Boundary Layer Analysis for the Fast Horizontal Rotating Fluids

TL;DR

This paper investigates the boundary layer behavior of fast rotating fluids with rotation axes parallel to the boundary, deriving a nonlinear PDE system similar to the 2-D Prandtl system and proving its well-posedness in analytic function spaces.

Contribution

It introduces a new boundary layer model for parallel rotation axes and establishes well-posedness results, extending understanding beyond the classical Ekman layer case.

Findings

Derived a nonlinear PDE system for the boundary layer with parallel rotation.

Proved well-posedness of the boundary layer system in analytic function spaces.

Identified similarities to the 2-D Prandtl system in the boundary layer dynamics.

Abstract

It is well known that, for fast rotating fluids with the axis of rotation being perpendicular to the boundary, the boundary layer is of Ekman-type, described by a linear ODE system.
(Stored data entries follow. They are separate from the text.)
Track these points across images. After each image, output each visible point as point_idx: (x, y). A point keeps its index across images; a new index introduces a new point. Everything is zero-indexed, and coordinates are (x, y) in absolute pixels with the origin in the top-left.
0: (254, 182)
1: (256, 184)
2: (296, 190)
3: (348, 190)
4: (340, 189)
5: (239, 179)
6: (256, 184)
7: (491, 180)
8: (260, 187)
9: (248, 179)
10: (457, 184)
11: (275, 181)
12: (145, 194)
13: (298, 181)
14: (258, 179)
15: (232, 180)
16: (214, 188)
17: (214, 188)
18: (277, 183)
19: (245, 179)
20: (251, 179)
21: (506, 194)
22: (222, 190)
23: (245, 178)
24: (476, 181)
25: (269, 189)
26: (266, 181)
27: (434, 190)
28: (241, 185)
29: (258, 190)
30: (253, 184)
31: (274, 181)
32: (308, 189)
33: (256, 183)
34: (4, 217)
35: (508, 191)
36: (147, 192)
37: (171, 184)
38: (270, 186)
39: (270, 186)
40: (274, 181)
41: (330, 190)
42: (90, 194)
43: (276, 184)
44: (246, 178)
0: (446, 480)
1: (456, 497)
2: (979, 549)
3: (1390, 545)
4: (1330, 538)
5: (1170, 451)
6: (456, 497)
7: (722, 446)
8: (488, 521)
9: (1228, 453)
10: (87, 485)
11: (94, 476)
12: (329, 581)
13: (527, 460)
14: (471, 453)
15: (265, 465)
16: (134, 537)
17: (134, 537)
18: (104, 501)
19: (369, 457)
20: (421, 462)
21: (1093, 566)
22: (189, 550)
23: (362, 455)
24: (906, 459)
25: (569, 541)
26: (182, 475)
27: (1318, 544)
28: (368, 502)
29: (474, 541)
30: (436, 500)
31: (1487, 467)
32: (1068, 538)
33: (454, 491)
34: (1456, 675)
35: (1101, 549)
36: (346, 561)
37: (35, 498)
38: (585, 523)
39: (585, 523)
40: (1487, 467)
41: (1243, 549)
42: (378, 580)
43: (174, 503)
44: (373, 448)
In this paper we consider fast rotating fluids, with the axis of rotation being parallel to the boundary. We show that the corresponding boundary layer is describe by a nonlinear, degenerated PDE system which is similar to the 2-D Prandtl system. Finally, we prove the well-posedness of the governing system of the boundary layer in the space of analytic functions with respect to tangential variable.